Observations here of significant diminution of baseline VMN tissue NE content in 6OHDA – treated rats affirm that DVC A2 neurons are a principal source of noradrenergic innervation to that structure during energy homeostasis. Data also show that 4CIN increased VMN NE activity and that this response was prevented by 6OHDA. In earlier studies involving a lesser dosage of 4CIN, a net reduction in VMN NE content was detected at +2 h (Briski and Mandal, 2019), the time point utilized here. As 4CIN elicits dose-proportionate Fos expression in multiple hypothalamic gluco-regulatory loci, including the VMN (Briski and Patil, 2005), we presume that noradrenergic lactoprivic signaling may likely increase corresponding to drug dosage strength.
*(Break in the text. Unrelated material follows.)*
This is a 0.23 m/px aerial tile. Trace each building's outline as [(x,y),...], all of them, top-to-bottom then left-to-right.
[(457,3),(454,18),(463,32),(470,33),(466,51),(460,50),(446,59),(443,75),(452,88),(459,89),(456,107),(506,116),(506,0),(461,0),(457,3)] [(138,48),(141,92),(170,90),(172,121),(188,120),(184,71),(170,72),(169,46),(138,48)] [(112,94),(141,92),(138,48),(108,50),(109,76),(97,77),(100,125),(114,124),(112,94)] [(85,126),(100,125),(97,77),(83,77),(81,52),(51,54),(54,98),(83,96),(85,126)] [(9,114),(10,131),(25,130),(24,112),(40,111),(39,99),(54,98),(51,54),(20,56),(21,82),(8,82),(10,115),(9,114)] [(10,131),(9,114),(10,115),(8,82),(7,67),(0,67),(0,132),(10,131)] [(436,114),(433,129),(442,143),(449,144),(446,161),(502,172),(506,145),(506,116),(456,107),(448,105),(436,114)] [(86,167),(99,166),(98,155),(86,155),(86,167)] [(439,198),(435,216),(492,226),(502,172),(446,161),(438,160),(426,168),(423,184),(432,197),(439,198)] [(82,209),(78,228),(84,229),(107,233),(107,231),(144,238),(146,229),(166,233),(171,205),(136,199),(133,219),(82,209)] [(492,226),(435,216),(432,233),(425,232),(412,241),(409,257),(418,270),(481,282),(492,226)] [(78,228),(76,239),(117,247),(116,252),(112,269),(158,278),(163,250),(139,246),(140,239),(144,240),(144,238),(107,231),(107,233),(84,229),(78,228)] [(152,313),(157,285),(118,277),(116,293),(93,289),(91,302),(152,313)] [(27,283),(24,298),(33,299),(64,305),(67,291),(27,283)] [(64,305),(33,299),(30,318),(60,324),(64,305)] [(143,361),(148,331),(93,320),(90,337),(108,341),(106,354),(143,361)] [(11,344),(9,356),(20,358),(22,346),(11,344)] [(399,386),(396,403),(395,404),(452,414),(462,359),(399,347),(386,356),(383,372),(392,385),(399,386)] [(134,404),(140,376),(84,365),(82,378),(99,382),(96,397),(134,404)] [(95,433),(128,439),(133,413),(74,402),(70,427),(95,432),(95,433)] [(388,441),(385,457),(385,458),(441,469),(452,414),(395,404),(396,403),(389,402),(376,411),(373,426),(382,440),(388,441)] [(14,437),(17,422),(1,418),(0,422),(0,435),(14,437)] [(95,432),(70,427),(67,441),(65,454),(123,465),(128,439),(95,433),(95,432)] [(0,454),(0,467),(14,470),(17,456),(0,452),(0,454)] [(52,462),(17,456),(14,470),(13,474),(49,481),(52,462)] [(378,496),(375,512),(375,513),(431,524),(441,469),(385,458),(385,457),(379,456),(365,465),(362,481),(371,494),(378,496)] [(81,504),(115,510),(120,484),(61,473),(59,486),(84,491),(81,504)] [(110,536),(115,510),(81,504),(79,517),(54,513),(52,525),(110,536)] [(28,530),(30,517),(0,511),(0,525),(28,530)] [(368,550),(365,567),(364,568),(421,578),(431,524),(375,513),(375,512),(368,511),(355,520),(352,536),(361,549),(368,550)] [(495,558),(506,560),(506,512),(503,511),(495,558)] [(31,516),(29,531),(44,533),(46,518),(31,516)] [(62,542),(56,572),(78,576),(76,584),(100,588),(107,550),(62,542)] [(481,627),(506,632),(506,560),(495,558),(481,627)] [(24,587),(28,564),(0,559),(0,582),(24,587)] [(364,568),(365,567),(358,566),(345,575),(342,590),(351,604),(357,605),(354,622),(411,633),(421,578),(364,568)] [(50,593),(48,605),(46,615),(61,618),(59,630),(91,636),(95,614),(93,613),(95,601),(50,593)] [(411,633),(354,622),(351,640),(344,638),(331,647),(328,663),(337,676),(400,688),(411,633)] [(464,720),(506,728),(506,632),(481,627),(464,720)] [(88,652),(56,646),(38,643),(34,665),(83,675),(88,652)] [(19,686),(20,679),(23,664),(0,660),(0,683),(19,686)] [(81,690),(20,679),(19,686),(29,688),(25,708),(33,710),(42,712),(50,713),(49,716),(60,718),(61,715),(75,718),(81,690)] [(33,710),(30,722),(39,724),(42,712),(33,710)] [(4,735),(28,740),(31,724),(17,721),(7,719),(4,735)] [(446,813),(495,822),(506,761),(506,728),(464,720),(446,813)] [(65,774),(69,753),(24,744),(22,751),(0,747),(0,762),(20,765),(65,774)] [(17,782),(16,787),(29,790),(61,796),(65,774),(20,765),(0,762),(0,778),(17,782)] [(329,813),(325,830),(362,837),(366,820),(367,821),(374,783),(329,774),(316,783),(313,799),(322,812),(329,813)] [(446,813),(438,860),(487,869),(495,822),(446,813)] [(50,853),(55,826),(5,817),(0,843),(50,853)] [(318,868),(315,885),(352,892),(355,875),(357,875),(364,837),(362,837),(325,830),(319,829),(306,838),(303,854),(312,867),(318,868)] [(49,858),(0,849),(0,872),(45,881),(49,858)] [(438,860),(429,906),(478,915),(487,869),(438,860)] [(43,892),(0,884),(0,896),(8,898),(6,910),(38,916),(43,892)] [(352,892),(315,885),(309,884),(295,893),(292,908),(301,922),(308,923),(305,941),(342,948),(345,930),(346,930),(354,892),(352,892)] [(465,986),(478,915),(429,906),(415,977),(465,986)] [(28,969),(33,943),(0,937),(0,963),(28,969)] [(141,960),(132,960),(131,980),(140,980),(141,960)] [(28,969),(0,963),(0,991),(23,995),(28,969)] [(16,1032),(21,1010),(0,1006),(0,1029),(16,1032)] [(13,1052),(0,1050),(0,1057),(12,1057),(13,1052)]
Since the lower 4CIN dose suppressed VMN GAD65/67 and GPmm profiles (responses similar to outcomes described here), it is likely reductions in NE content observed at +2 h after administration of that dosage succeeded an earlier elevation in NE activity in that site. Here, prevention of 4CIN-induced increases in VMN NE accumulation by 6OHDA verifies that DVC A2 cells respond to lactoprivation by enhancing NE transmission to the VMN.

Our previous work demonstrated that the 6OHDA protocol used here consistently causes significant diminution of numbers of tyrosine hydroxylase-immunopositive neurons in the DVC A2 area (Gujar et al., 2014; Tamrakar et al., 2015; Alhamami et al., 2018). As immunocytochemical data do not shed light on residual activity of surviving A2 neurons, Western blot analysis of the rate-limiting catecholamine biosynthetic enzyme DβH expression was performed here to assess basal and 4CIN-associated patterns of noradrenergic signaling after neurotoxin exposure. Although 6OHDA was predicted to decrease A2 area tissue DβH levels, current results show that mean protein content did not differ between neurotoxinversus vehicle-pretreated groups. However, lactoprivic intensification of DβH expression was prevented by 6OHDA pretreatment. These outcomes suggest that neurotoxin-resilient A2 neurons may up-regulate this protein profile as an adaptive response to reductions in cell population size. Yet, 6OHDA-associated suppression of VMN NE accumulation in vehicle- and 4CIN-treated animals implies that baseline and stimulus-induced neurotransmission by surviving A2 nerve cells is significantly impaired.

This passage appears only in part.